This is a popular objection to Christianity, and one that I myself have encountered numerous times during my conversations with non-believers. I’m sure the other authors have as well. And if you have, the challenge often becomes this: how do we deal with it? And if you haven’t heard this objection before, you may be a bit intimidated by charts that often flow through social media, such as this one:
It’s tempting to do as I once did, and attempt to go through and refute or explain every single supposed contradiction. I’m not going to do that in this post. While some are challenging to think through, many of the supposed contradictions are quite easily resolved. But there’s a more effective, and a more consistent, way to approach this problem than telling the one objecting that his or her first premise is based on errant information. It is this: the Bible does not have to be free of contradictions in order for Christianity to be true.

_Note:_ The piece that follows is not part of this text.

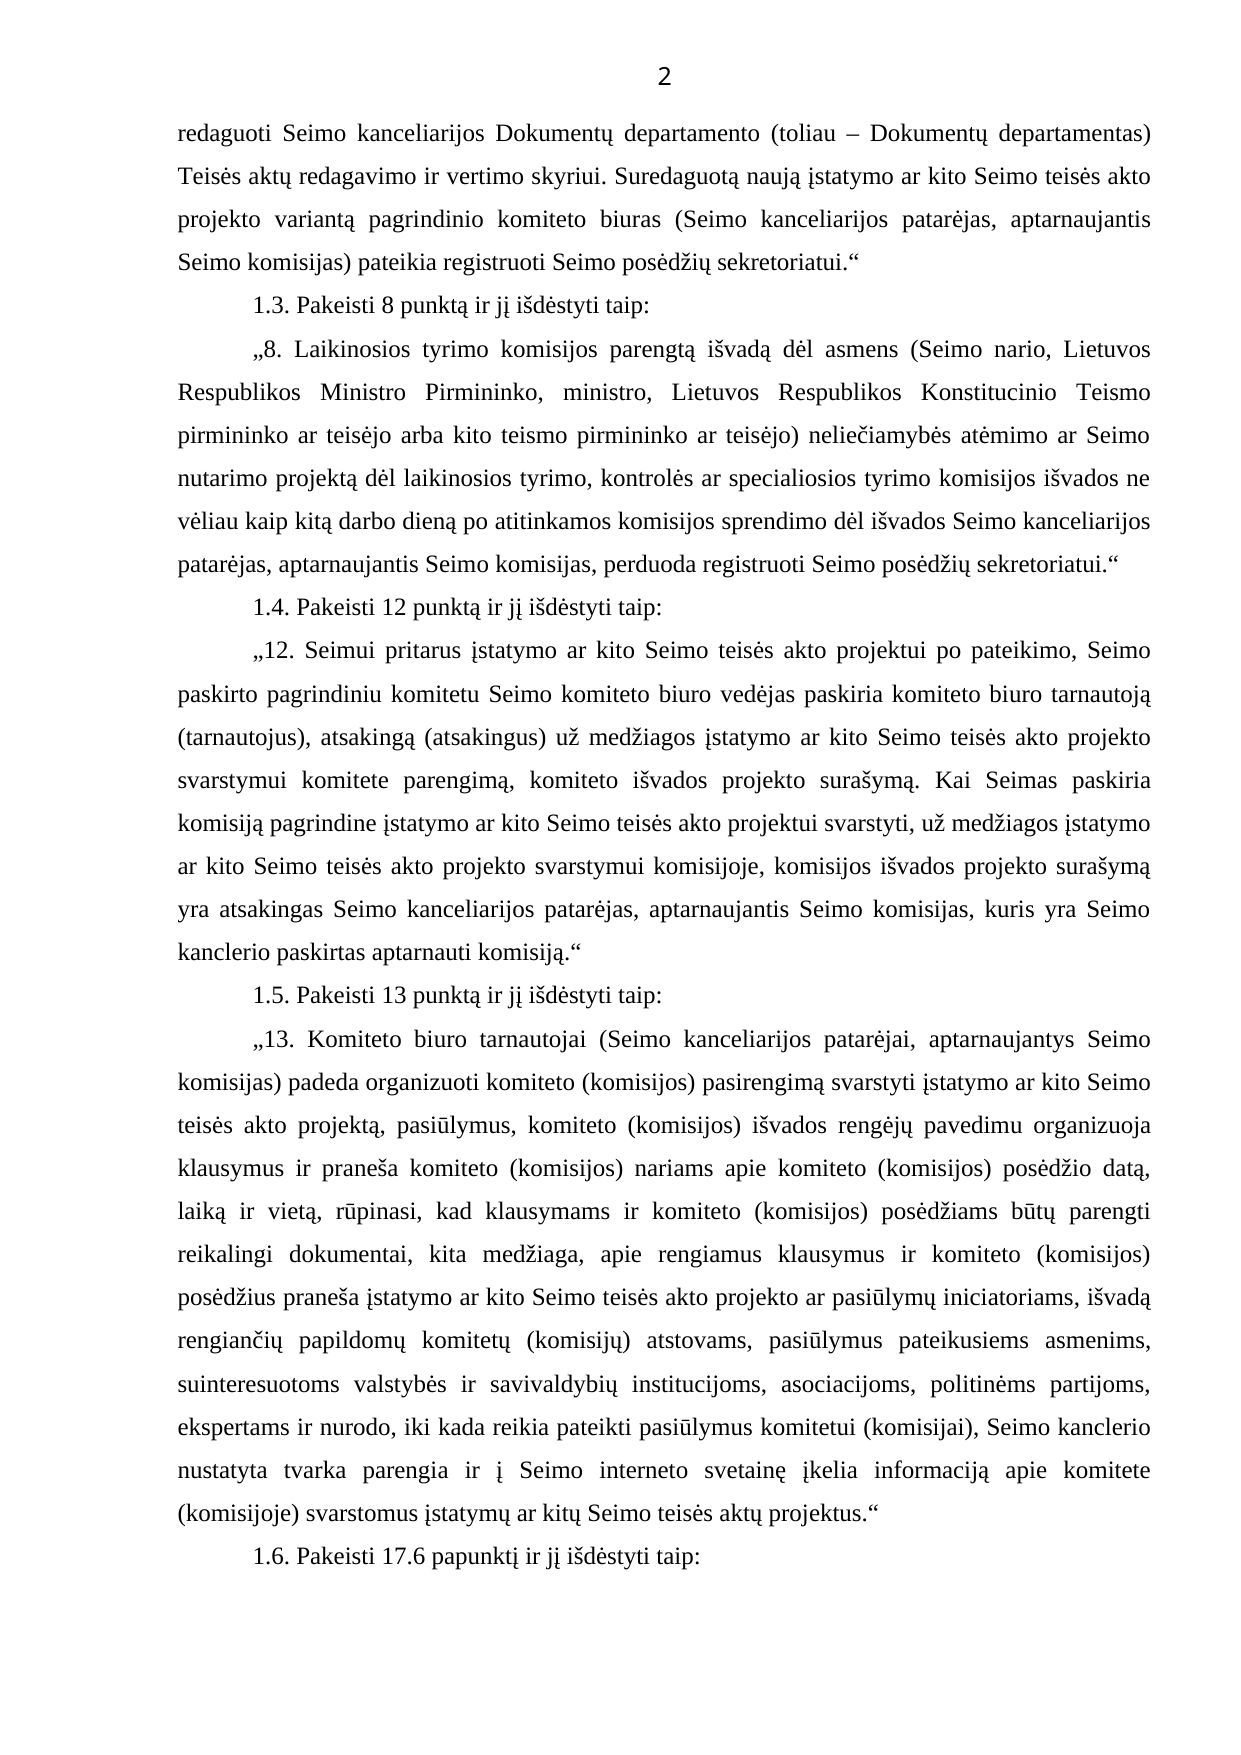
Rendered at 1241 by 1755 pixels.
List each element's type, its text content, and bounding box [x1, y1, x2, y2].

This is not the same as saying the Bible is outside of our Christianity, or that we don’t need it in any way. It doesn’t even mean that the Bible is full of contradictions as the charge claims. It simply means that even if we grant the objector that his or her claim is true, it does not then follow that Christianity is necessarily false. That’s bad logic.
Allow me to explain my claim a bit. The understanding of the skeptic is that Jesus’s claim to be the son of Jehovah, and our faith in that fact, is based solely on scripture. Discredit scripture, they think, and the entire system is then discredited. But the crux of our faith is based not on scripture, but on Jesus himself. This is a very important distinction, because there are numerous kinds of proofs we could point to in order to show the historicity of our ultimate proof of the claim that Jesus is God, the resurrection. For proof of the resurrection, we could point to the historicity of Jesus himself, how the body was never found, that other prophecies of Jesus came true, and that multiple eyewitness accounts record the resurrection for us.

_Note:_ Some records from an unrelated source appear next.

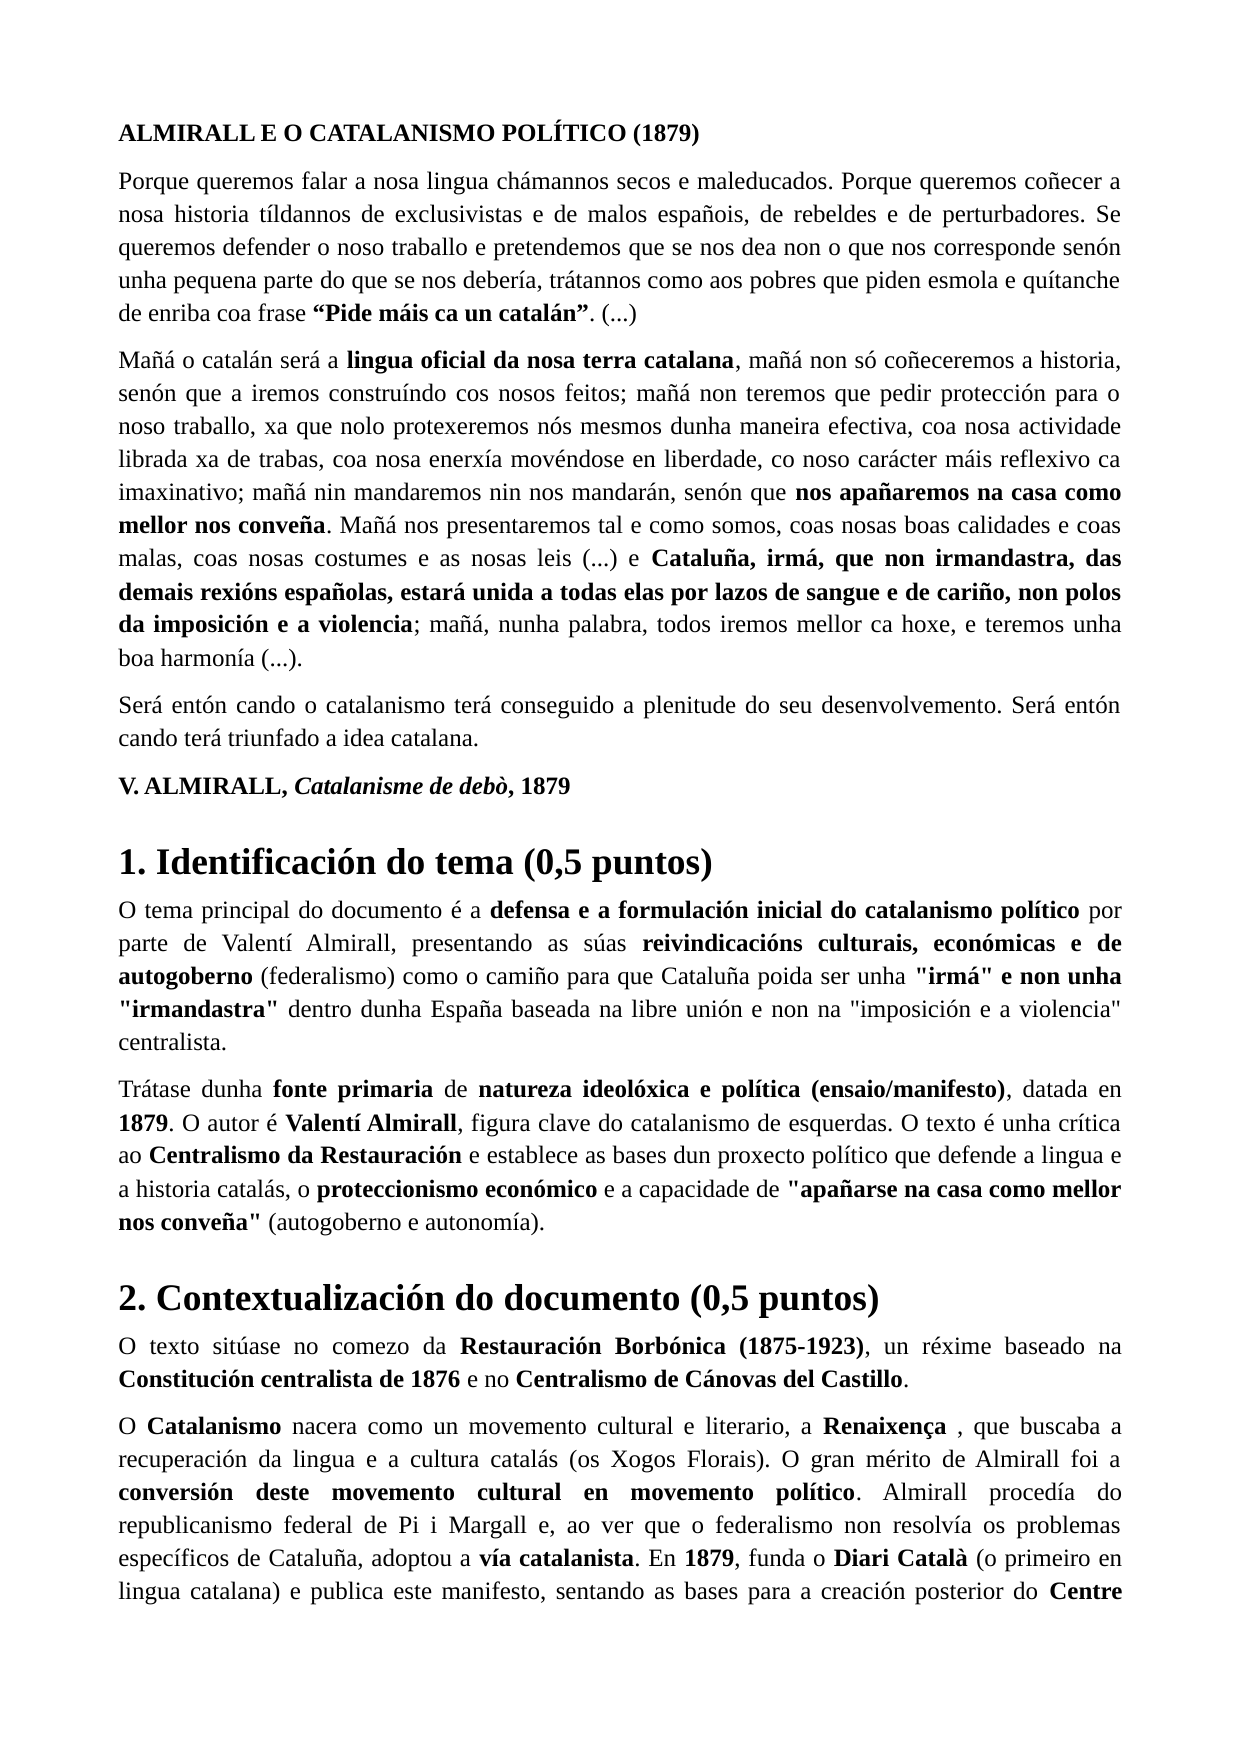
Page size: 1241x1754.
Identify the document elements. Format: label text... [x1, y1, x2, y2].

text O tema principal do documento é a defensa e a formulación inicial do catalanismo político por parte de Valentí Almirall, presentando as súas reivindicacións culturais, económicas e de autogoberno (federalismo) como o camiño para que Cataluña poida ser unha "irmá" e non unha "irmandastra" dentro dunha España baseada na libre unión e non na "imposición e a violencia" centralista. [118, 895, 1122, 1056]
text Trátase dunha fonte primaria de natureza ideolóxica e política (ensaio/manifesto), datada en 1879. O autor é Valentí Almirall, figura clave do catalanismo de esquerdas. O texto é unha crítica ao Centralismo da Restauración e establece as bases dun proxecto político que defende a lingua e a historia catalás, o proteccionismo económico e a capacidade de "apañarse na casa como mellor nos conveña" (autogoberno e autonomía). [118, 1074, 1122, 1235]
text V. ALMIRALL, Catalanisme de debò, 1879 [118, 771, 1122, 799]
text O Catalanismo nacera como un movemento cultural e literario, a Renaixença , que buscaba a recuperación da lingua e a cultura catalás (os Xogos Florais). O gran mérito de Almirall foi a conversión deste movemento cultural en movemento político. Almirall procedía do republicanismo federal de Pi i Margall e, ao ver que o federalismo non resolvía os problemas específicos de Cataluña, adoptou a vía catalanista. En 1879, funda o Diari Català (o primeiro en lingua catalana) e publica este manifesto, sentando as bases para a creación posterior do Centre [118, 1411, 1122, 1605]
text ALMIRALL E O CATALANISMO POLÍTICO (1879) [118, 118, 1122, 147]
text Mañá o catalán será a lingua oficial da nosa terra catalana, mañá non só coñeceremos a historia, senón que a iremos construíndo cos nosos feitos; mañá non teremos que pedir protección para o noso traballo, xa que nolo protexeremos nós mesmos dunha maneira efectiva, coa nosa actividade librada xa de trabas, coa nosa enerxía movéndose en liberdade, co noso carácter máis reflexivo ca imaxinativo; mañá nin mandaremos nin nos mandarán, senón que nos apañaremos na casa como mellor nos conveña. Mañá nos presentaremos tal e como somos, coas nosas boas calidades e coas malas, coas nosas costumes e as nosas leis (...) e Cataluña, irmá, que non irmandastra, das demais rexións españolas, estará unida a todas elas por lazos de sangue e de cariño, non polos da imposición e a violencia; mañá, nunha palabra, todos iremos mellor ca hoxe, e teremos unha boa harmonía (...). [118, 345, 1122, 671]
subtitle 2. Contextualización do documento (0,5 puntos) [118, 1275, 1122, 1318]
subtitle 1. Identificación do tema (0,5 puntos) [118, 839, 1122, 882]
text O texto sitúase no comezo da Restauración Borbónica (1875-1923), un réxime baseado na Constitución centralista de 1876 e no Centralismo de Cánovas del Castillo. [118, 1331, 1122, 1392]
text Porque queremos falar a nosa lingua chámannos secos e maleducados. Porque queremos coñecer a nosa historia tíldannos de exclusivistas e de malos españois, de rebeldes e de perturbadores. Se queremos defender o noso traballo e pretendemos que se nos dea non o que nos corresponde senón unha pequena parte do que se nos debería, trátannos como aos pobres que piden esmola e quítanche de enriba coa frase “Pide máis ca un catalán”. (...) [118, 166, 1122, 327]
text Será entón cando o catalanismo terá conseguido a plenitude do seu desenvolvemento. Será entón cando terá triunfado a idea catalana. [118, 690, 1122, 752]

“But wait, there you go pointing to the Bible again!”
Yes, I am pointing at the Bible – but necessarily an inerrant Bible. Even if you take away the claimed inspiration of the gospels, they still remain eyewitness accounts. Now let’s say you have four eyewitnesses of a murder. All four of the witnesses describe the same man killing the victim by slitting his throat. However, there are some discrepancies in their testimony – one describes the killer as six and a half feet tall, the other 6’4″. One says he was wearing black, another thinks it was dark blue. You would not think any of these witnesses were inspired by God, but would you doubt the crux of the matter, the important details that they agree on, because of the ones they don’t?
Moving beyond discussion of eyewitness testimony, there is an even more important fact: that the murder took place, whether those four men were there to see it or not. You see, even if the eyewitness testimony is discredited, the murder happened. It is an objective fact. If Christ did indeed rise from the dead, then He did so regardless of whether it was recorded accurately or not. Discrediting one source of proof may make it more difficult to prove that it did indeed happen, but it does not then follow that Christianity is false because of this – it simply means there is less evidence to support its being true. The burden of proof is still on the one making the claim that Christianity is false to prove why that is so.